Probleme bei der Herkunftsforschung
Hildebrand rühmt sich in seinem Brief an den Ständerat, «eine transparente und lösungsorientierte Provenienzstrategie» eingeführt zu haben. Der Ankündigung, die Herkunft der Bilder stärker zu untersuchen, folgten jedoch bislang kaum Taten. Die Datenbank des Zürcher Kunsthauses ist nicht auf Höhe der Zeit – sie zeigt nicht die Rückseite der Bilder. Dort finden sich häufig Stempel, Etiketten von Ausstellungen oder handschriftliche Vermerke, die Informationen über die Herkunft der Bilder geben. Ob das Kunsthaus bislang nicht dazu kam, die Rückseite der Bilder zu fotografieren, oder ob die Fotos bewusst nicht in der Datenbank landen, weil dies weitere Fragen nach sich ziehen könnte, will das Kunsthaus Zürich nicht beantworten. Unklar ist auch, was aus geplanten Provenienzprojekten wird: Das Kunsthaus bekam nicht alle beim Bundesamt für Kultur beantragten Fördergelder genehmigt.
Management-Probleme
In Hildebrands Amtszeit fielen fragwürdige Entscheidungen.
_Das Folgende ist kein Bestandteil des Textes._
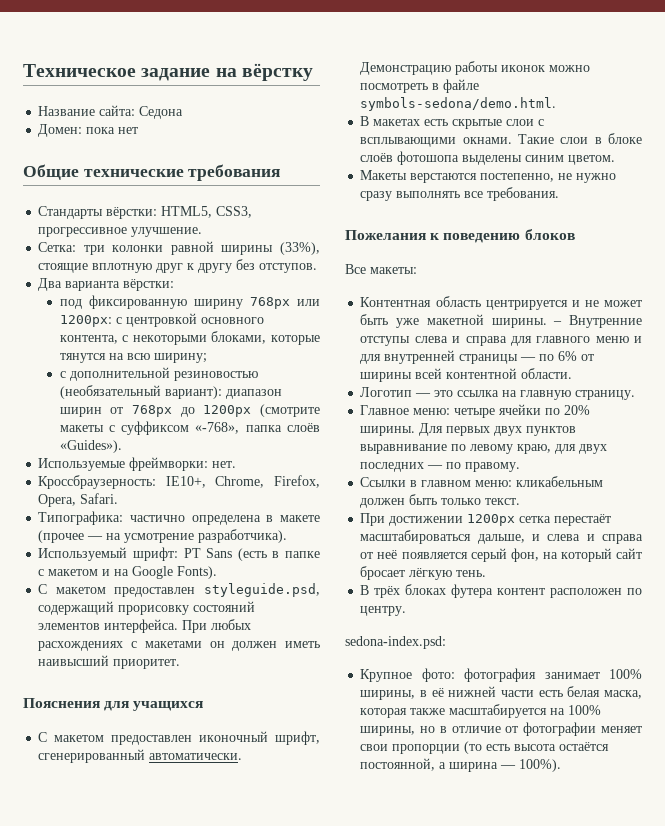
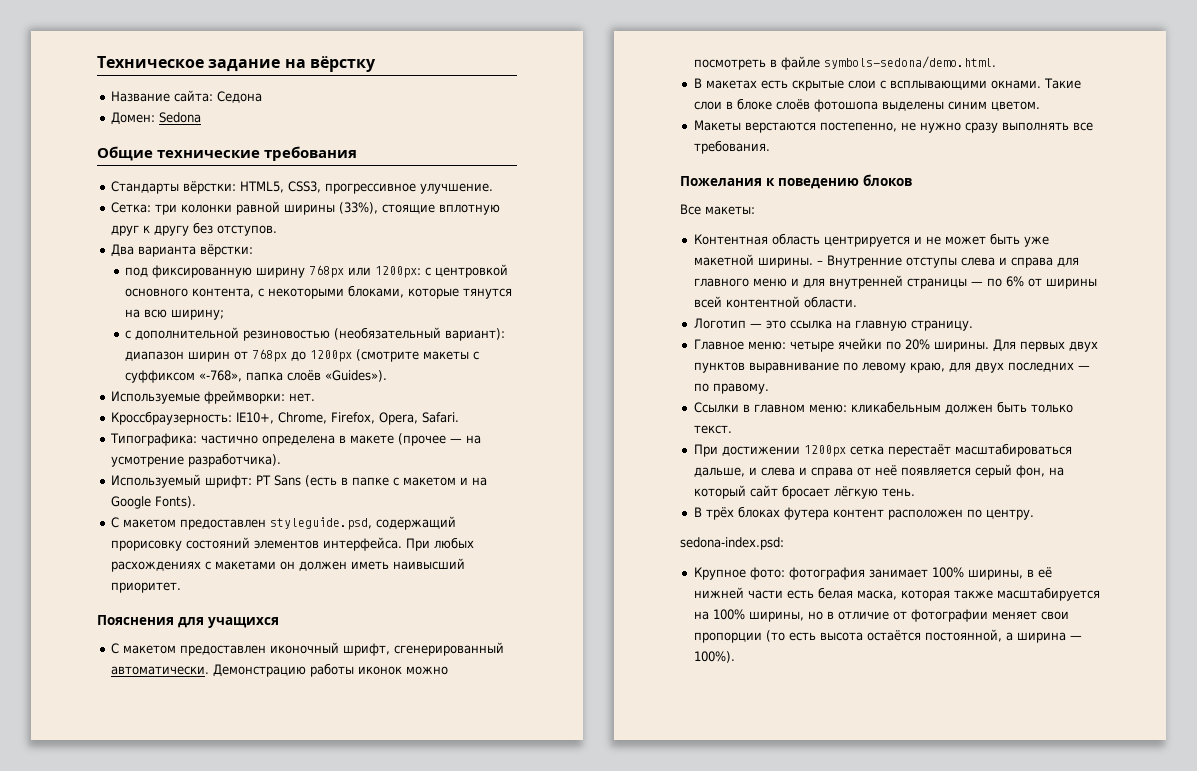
[86,127,139,134] пока нет -> [158,112,201,123] Sedona

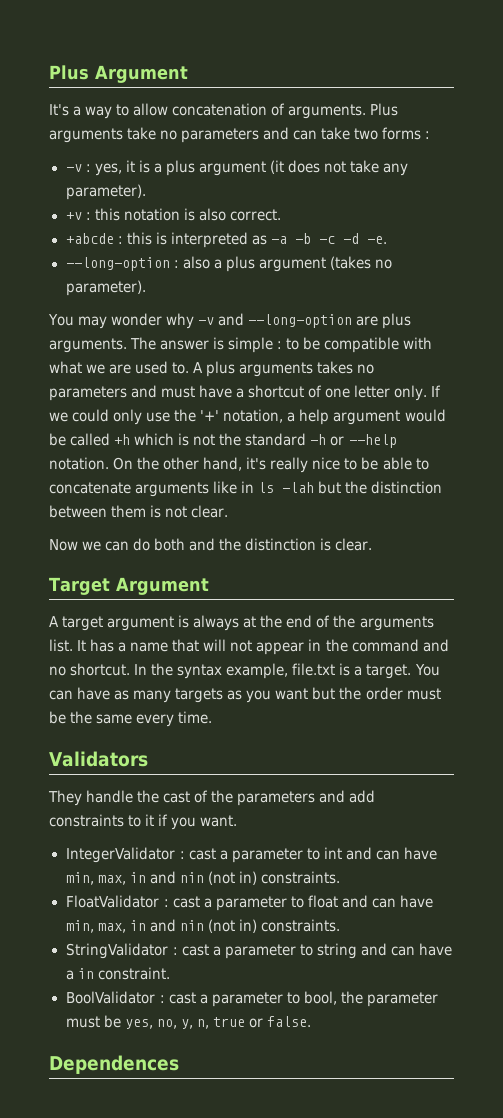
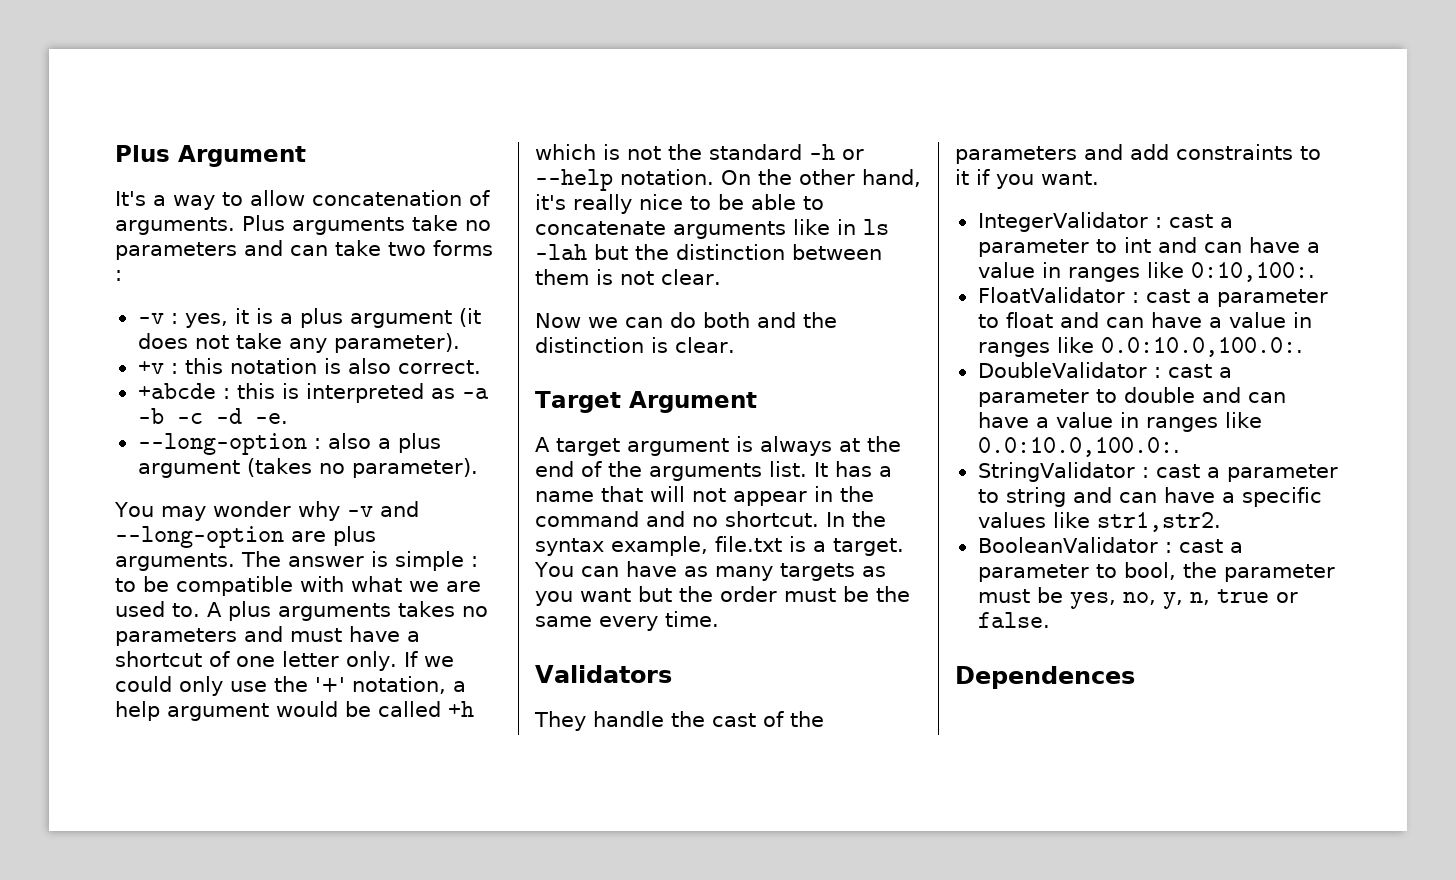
[65,871,340,885] min, max, in and nin (not in) constraints. -> [1306,242,1320,253] [977,262,1315,282] a value in ranges like 0:10,100:.
[65,919,340,933] min, max, in and nin (not in) constraints. -> [1208,312,1312,328] [977,337,1303,357] [977,362,1232,378] [977,387,1286,407] [977,412,1262,432] [977,437,1180,457] a value in ranges like 0.0:10.0,100.0:. // DoubleValidator : cast a parameter to double and can have a value in ranges like 0.0:10.0,100.0:.
[77,967,170,980] [65,991,156,1004] in constraint. // BoolValidator -> [1241,487,1322,507] [977,512,1221,532] [977,537,1158,553] specific values like str1,str2. // BooleanValidator

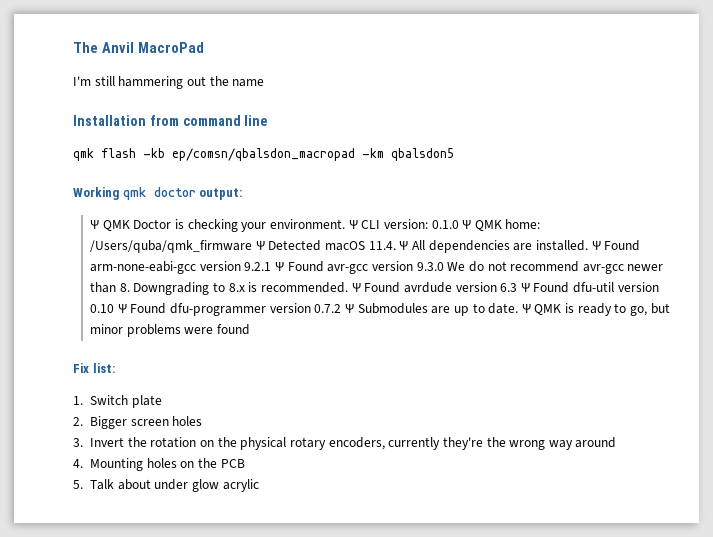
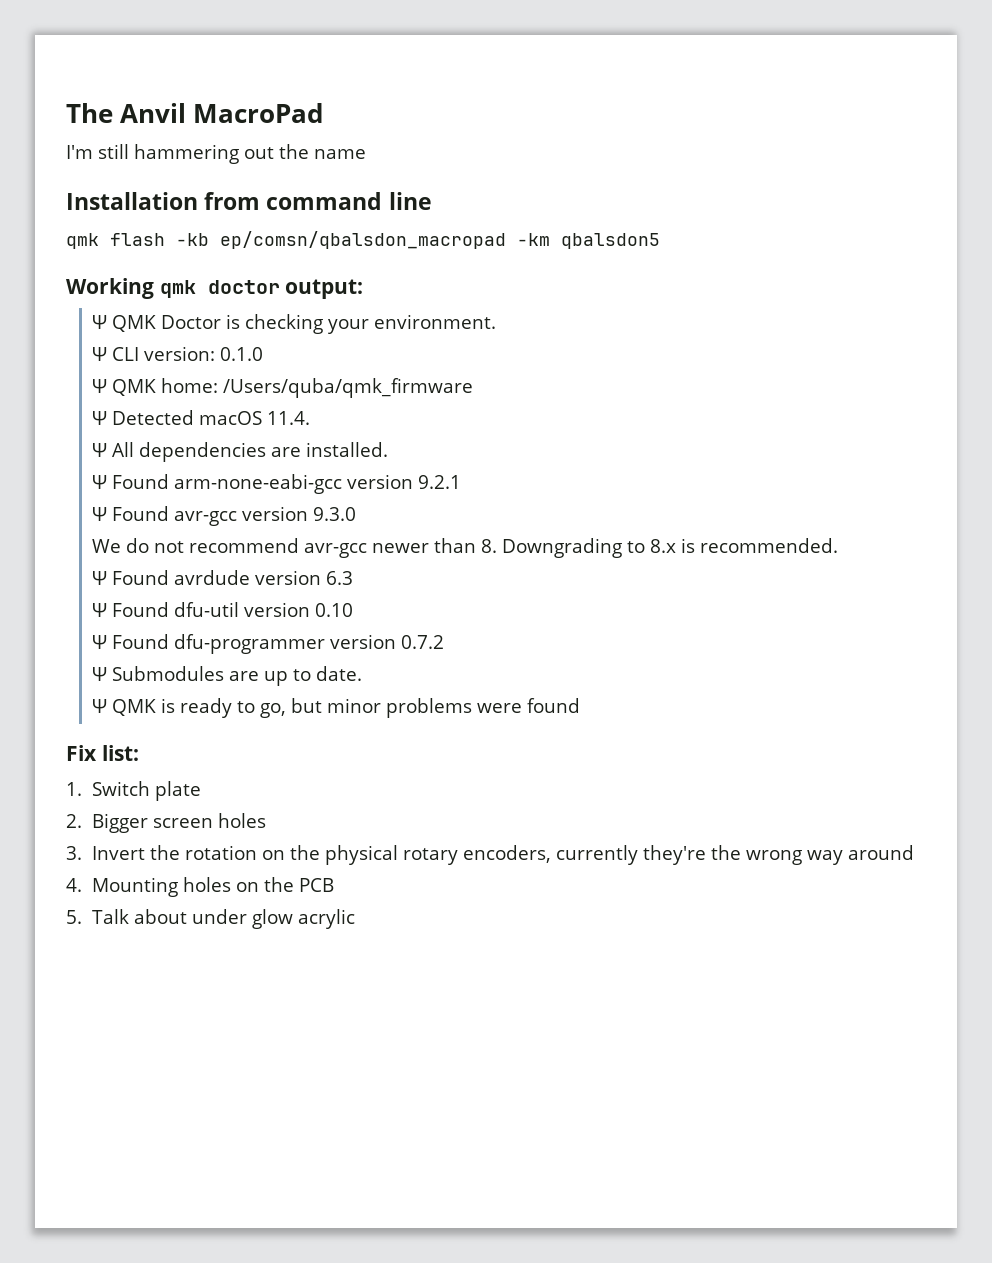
(345, 224) none -> (496, 321) //
(459, 224) none -> (263, 354) //
(253, 246) none -> (473, 388) //
(396, 245) none -> (310, 418) //
(588, 245) none -> (388, 449) //
(272, 266) none -> (461, 482) //
(444, 266) none -> (356, 514) //
(348, 287) none -> (838, 545) //
(518, 287) none -> (353, 578) //
(115, 308) none -> (353, 610) //
(342, 308) none -> (444, 642) //
(519, 308) none -> (362, 673) //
Obwohl das Kunsthaus ein Subventionsbetrieb ist, wurde stillschweigend bei jungen Museumsbesuchern gespart – war früher der Eintritt bis zum Alter von 16 Jahren gratis, sind es heute 13 Jahre. Auch leistete sich das Kunstmuseum zu lange ein aufwendiges Museumsshop-Konzept mit zwei Leitern. Die Hoffnung, mit einem herkömmlichen Museumsshop und einem Premiumshop mehr Einnahmen zu generieren, ist nicht aufgegangen.
Philipp Hildebrand wollte Fragen von SonntagsBlick nicht beantworten. Was man ihm zugutehalten muss: Ein Grossteil der Probleme hat eine Vorgeschichte, für die er nichts kann. Die abtretende Stadtpräsidentin Corine Mauch (64) wird am Montag ebenfalls an der Generalversammlung teilnehmen. Sie trägt die politische Verantwortung für das Kunsthaus-Debakel.